DIRECTIVE. Reproduce the text of all the entries below with "Skip to content" replaced by "Go to main content" everywhere it occurs, changing nothing else. Leave the pictures out.

MATERIALS PROVIDED.
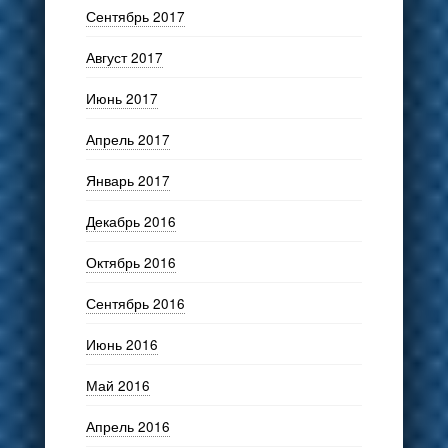
Сентябрь 2017
Август 2017
Июнь 2017
Апрель 2017
Январь 2017
Декабрь 2016
Октябрь 2016
Сентябрь 2016
Июнь 2016
Май 2016
Апрель 2016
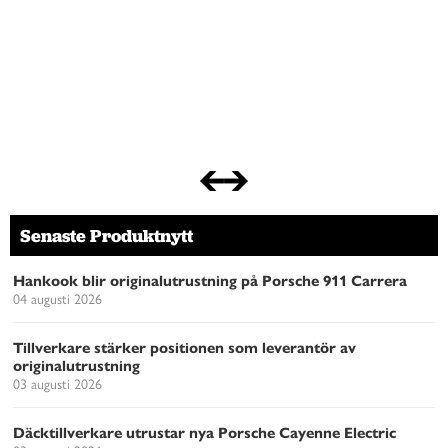
Senaste Produktnytt
Hankook blir originalutrustning på Porsche 911 Carrera
04 augusti 2026
Tillverkare stärker positionen som leverantör av
originalutrustning
03 augusti 2026
Däcktillverkare utrustar nya Porsche Cayenne Electric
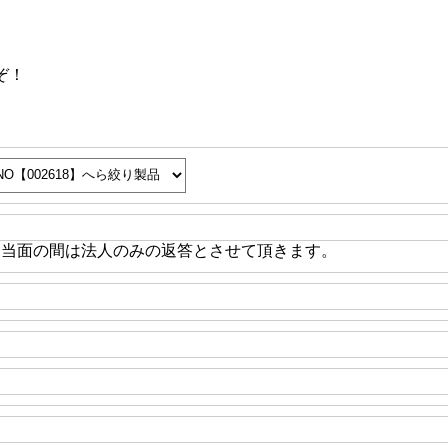
ぞ！
※当面の間は法人のみの返答とさせて頂きます。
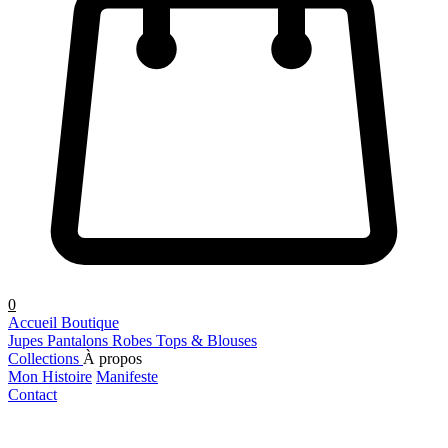
0
Accueil
Boutique
Jupes
Pantalons
Robes
Tops & Blouses
Collections
À propos
Mon Histoire
Manifeste
Contact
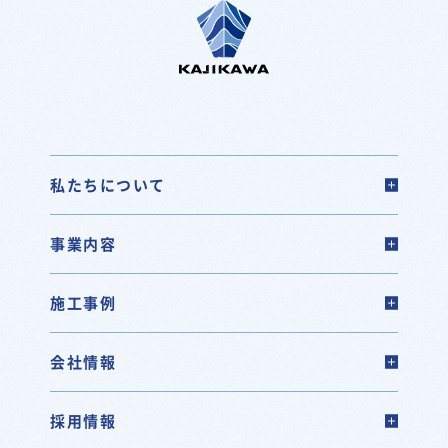
私たちについて
事業内容
施工事例
会社情報
採用情報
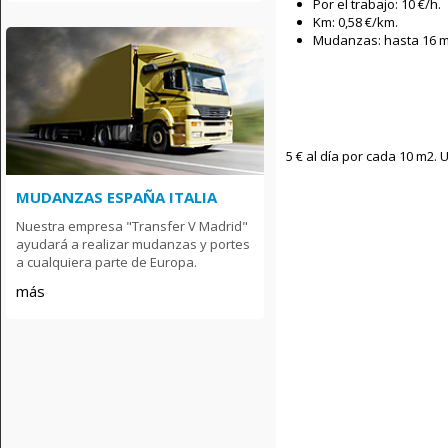
Por el trabajo: 10 €/h.
Km: 0,58 €/km.
Mudanzas: hasta 16 m3
5 € al día por cada 10 m2. 
MUDANZAS ESPAÑA ITALIA
Nuestra empresa "Transfer V Madrid"
ayudará a realizar mudanzas y portes
a cualquiera parte de Europa.
más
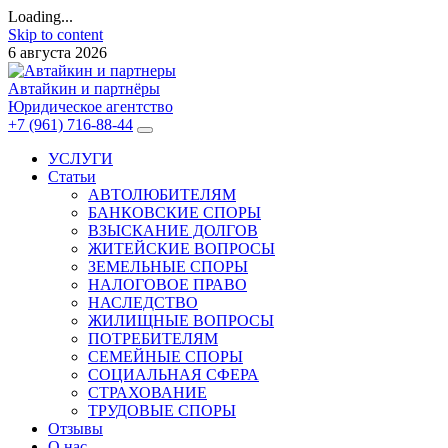
Loading...
Skip to content
6 августа 2026
Автайкин и партнёры
Юридическое агентство
+7 (961) 716-88-44
УСЛУГИ
Статьи
АВТОЛЮБИТЕЛЯМ
БАНКОВСКИЕ СПОРЫ
ВЗЫСКАНИЕ ДОЛГОВ
ЖИТЕЙСКИЕ ВОПРОСЫ
ЗЕМЕЛЬНЫЕ СПОРЫ
НАЛОГОВОЕ ПРАВО
НАСЛЕДСТВО
ЖИЛИЩНЫЕ ВОПРОСЫ
ПОТРЕБИТЕЛЯМ
СЕМЕЙНЫЕ СПОРЫ
СОЦИАЛЬНАЯ СФЕРА
СТРАХОВАНИЕ
ТРУДОВЫЕ СПОРЫ
Отзывы
О нас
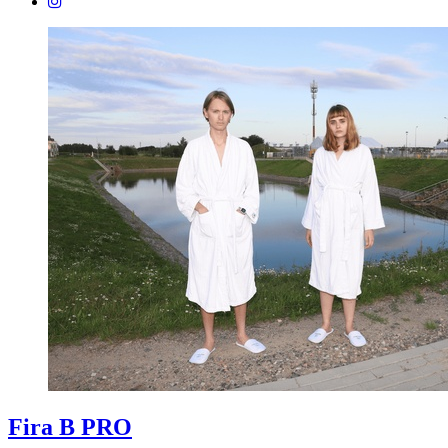
Fira B PRO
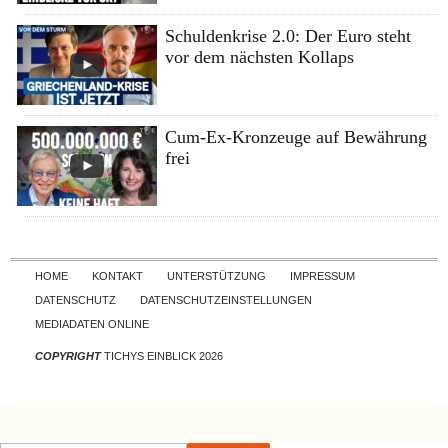
Schuldenkrise 2.0: Der Euro steht
vor dem nächsten Kollaps
Cum-Ex-Kronzeuge auf Bewährung
frei
Skip to content
HOME
KONTAKT
UNTERSTÜTZUNG
IMPRESSUM
DATENSCHUTZ
DATENSCHUTZEINSTELLUNGEN
MEDIADATEN ONLINE
COPYRIGHT
TICHYS EINBLICK 2026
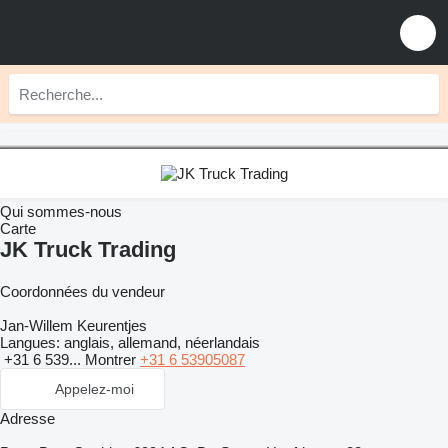
Qui sommes-nous
Carte
JK Truck Trading
Coordonnées du vendeur
Jan-Willem Keurentjes
Langues:
anglais, allemand, néerlandais
+31 6 539...
Montrer
+31 6 53905087
Appelez-moi
Adresse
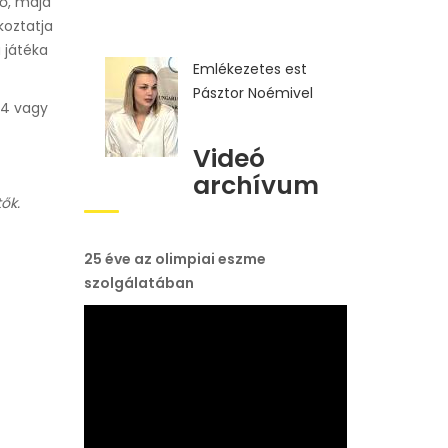
lő, majd
koztatja
 játéka
Emlékezetes est
Pásztor Noémivel
44 vagy
Videó
archívum
ők.
25 éve az olimpiai eszme
szolgálatában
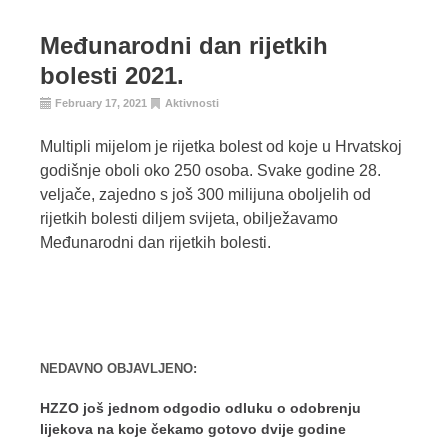
Međunarodni dan rijetkih
bolesti 2021.
February 17, 2021
Aktivnosti
Multipli mijelom je rijetka bolest od koje u Hrvatskoj
godišnje oboli oko 250 osoba. Svake godine 28.
veljače, zajedno s još 300 milijuna oboljelih od
rijetkih bolesti diljem svijeta, obilježavamo
Međunarodni dan rijetkih bolesti.
NEDAVNO OBJAVLJENO:
HZZO još jednom odgodio odluku o odobrenju
lijekova na koje čekamo gotovo dvije godine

ANSWER SPACE.
Сентябрь 2017
Август 2017
Июнь 2017
Апрель 2017
Январь 2017
Декабрь 2016
Октябрь 2016
Сентябрь 2016
Июнь 2016
Май 2016
Апрель 2016
Senaste Produktnytt
Hankook blir originalutrustning på Porsche 911 Carrera
04 augusti 2026
Tillverkare stärker positionen som leverantör av
originalutrustning
03 augusti 2026
Däcktillverkare utrustar nya Porsche Cayenne Electric
ぞ！
※当面の間は法人のみの返答とさせて頂きます。
0
Accueil
Boutique
Jupes
Pantalons
Robes
Tops & Blouses
Collections
À propos
Mon Histoire
Manifeste
Contact
私たちについて
事業内容
施工事例
会社情報
採用情報
Por el trabajo: 10 €/h.
Km: 0,58 €/km.
Mudanzas: hasta 16 m3
5 € al día por cada 10 m2. 
MUDANZAS ESPAÑA ITALIA
Nuestra empresa "Transfer V Madrid"
ayudará a realizar mudanzas y portes
a cualquiera parte de Europa.
más
Loading...
Go to main content
6 августа 2026
Автайкин и партнёры
Юридическое агентство
+7 (961) 716-88-44
УСЛУГИ
Статьи
АВТОЛЮБИТЕЛЯМ
БАНКОВСКИЕ СПОРЫ
ВЗЫСКАНИЕ ДОЛГОВ
ЖИТЕЙСКИЕ ВОПРОСЫ
ЗЕМЕЛЬНЫЕ СПОРЫ
НАЛОГОВОЕ ПРАВО
НАСЛЕДСТВО
ЖИЛИЩНЫЕ ВОПРОСЫ
ПОТРЕБИТЕЛЯМ
СЕМЕЙНЫЕ СПОРЫ
СОЦИАЛЬНАЯ СФЕРА
СТРАХОВАНИЕ
ТРУДОВЫЕ СПОРЫ
Отзывы
О нас
Fira B PRO
Schuldenkrise 2.0: Der Euro steht
vor dem nächsten Kollaps
Cum-Ex-Kronzeuge auf Bewährung
frei
Go to main content
HOME
KONTAKT
UNTERSTÜTZUNG
IMPRESSUM
DATENSCHUTZ
DATENSCHUTZEINSTELLUNGEN
MEDIADATEN ONLINE
COPYRIGHT
TICHYS EINBLICK 2026
Qui sommes-nous
Carte
JK Truck Trading
Coordonnées du vendeur
Jan-Willem Keurentjes
Langues:
anglais, allemand, néerlandais
+31 6 539...
Montrer
+31 6 53905087
Appelez-moi
Adresse
lő, majd
koztatja
 játéka
Emlékezetes est
Pásztor Noémivel
44 vagy
Videó
archívum
ők.
25 éve az olimpiai eszme
szolgálatában
Međunarodni dan rijetkih
bolesti 2021.
February 17, 2021
Aktivnosti
Multipli mijelom je rijetka bolest od koje u Hrvatskoj
godišnje oboli oko 250 osoba. Svake godine 28.
veljače, zajedno s još 300 milijuna oboljelih od
rijetkih bolesti diljem svijeta, obilježavamo
Međunarodni dan rijetkih bolesti.
NEDAVNO OBJAVLJENO:
HZZO još jednom odgodio odluku o odobrenju
lijekova na koje čekamo gotovo dvije godine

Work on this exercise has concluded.